Know well the condition of your flock…pay attention to the herd. That’s our role as parents. Getting them out of the house with a job and a marriage only to find them crashing spiritually is not good.
Our congregations: This ought to be a concern for all spiritual people but foremost to those who actually are called shepherds. A full house on Sunday doesn’t not indicate that all is well. Pay attention. Know well the condition. What’s bothering some of the sheep? What’s keeping some from growing? What spiritual diseases are looming. Much too often it is assumed all is fine until a problem arises. Feathers are ruffled. A few get upset. People start talking. And suddenly, some leave. A split or division has taken place. It has taken place right before the eyes of the shepherds. They didn’t see it coming. They assumed all was well, when it wasn’t. Gossip, finger pointing, hurt feelings, these are the symptoms of internal diseases that can ruin a flock. Are the people growing? How would you know that? How would you measure that? Are the people content and at peace? What signs would indicate that? What spiritual diseases are spreading among the flock? Would you recognize it if you saw it? Would you know what to do if you saw it?
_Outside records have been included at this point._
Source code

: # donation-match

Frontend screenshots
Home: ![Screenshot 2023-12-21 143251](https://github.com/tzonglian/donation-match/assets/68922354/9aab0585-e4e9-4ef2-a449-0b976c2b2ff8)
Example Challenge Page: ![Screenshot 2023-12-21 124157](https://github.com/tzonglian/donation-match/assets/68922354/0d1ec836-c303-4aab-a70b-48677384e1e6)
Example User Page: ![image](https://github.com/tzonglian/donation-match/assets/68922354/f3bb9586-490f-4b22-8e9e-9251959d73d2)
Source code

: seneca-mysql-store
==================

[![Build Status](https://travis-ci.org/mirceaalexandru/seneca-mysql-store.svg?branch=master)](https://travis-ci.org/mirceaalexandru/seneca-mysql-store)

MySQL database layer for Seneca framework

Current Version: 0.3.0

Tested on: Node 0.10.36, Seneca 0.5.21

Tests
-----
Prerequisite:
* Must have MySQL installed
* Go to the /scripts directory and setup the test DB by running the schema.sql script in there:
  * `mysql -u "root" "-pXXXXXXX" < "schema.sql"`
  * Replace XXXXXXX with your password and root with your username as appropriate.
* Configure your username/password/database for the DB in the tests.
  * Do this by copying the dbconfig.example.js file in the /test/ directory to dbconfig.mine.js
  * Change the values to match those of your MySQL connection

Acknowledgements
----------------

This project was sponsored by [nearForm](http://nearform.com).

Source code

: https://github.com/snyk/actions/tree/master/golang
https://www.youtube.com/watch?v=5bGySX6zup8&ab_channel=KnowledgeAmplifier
Year after year, so easy to assume that all is well. Are the young people prepared to face college and the spiritual challenges that come with that? How are the young families doing? How are the widows doing? Different challenges. Different needs. Different concerns. Are the topics being offered for classes just what that flock needs?
Around my area, the farmers are harvesting corn. It’s that time of the year. Farmers have been doing that for a long time in this area. But the type of seed, the equipment that is used, the methods of farming have changed. They still put corn seed in the ground, but you’ll not see a farmer walking through a field, with a sack of corn seed slung over his back. He’ll be planting dozens of rows at a time. Nice, neat and spaced just perfectly. We still get corn from the field, but the means of farming is always changing. Now, when it comes to our congregations, we must still sow the seed of God’s word, but are we still using methods that are outdated and not connecting with people today? Know well the condition of your flock. Pay attention to your herd. Many elders throughout the land have made sure that the bills were paid on time and that the snow is removed from the parking lot in the winter, but as far as the welfare of the people, it’s assumed that all is well, when maybe it’s not. Time to get among the sheep. Time to look at each sheep individually. Time to make some adjustments to save some sheep. Out of the boardroom, and among the flock is God’s way of shepherding.
Finally, our own hearts: Know well the condition of your heart. Pay attention to your heart. We do this physically by eating healthy and exercising, but we forget about these things spiritually. We sit through a movie filled with profanity. We allow toxic people to ruin our day and our spirit. We run so fast that we do not feed our souls. As adults, when something hurts, we pay attention. If it doesn’t go away, we head to the doctor. How about spiritually? A bit discouraged? What do we do? A bit bothered? What should be done? Tempted. Tried. Tired. Weary. Distant. Are we growing? We ought to know. Are we becoming more like Jesus? We ought to know. Are we walking close to the Lord? We ought to know.
Know well the condition of your flock. Pay attention to your herd. Maybe if we did that more than other things, we’d be better off spiritually. Responsibility. Obligation. Duty.
Know well and pay attention—great words that can truly make a difference.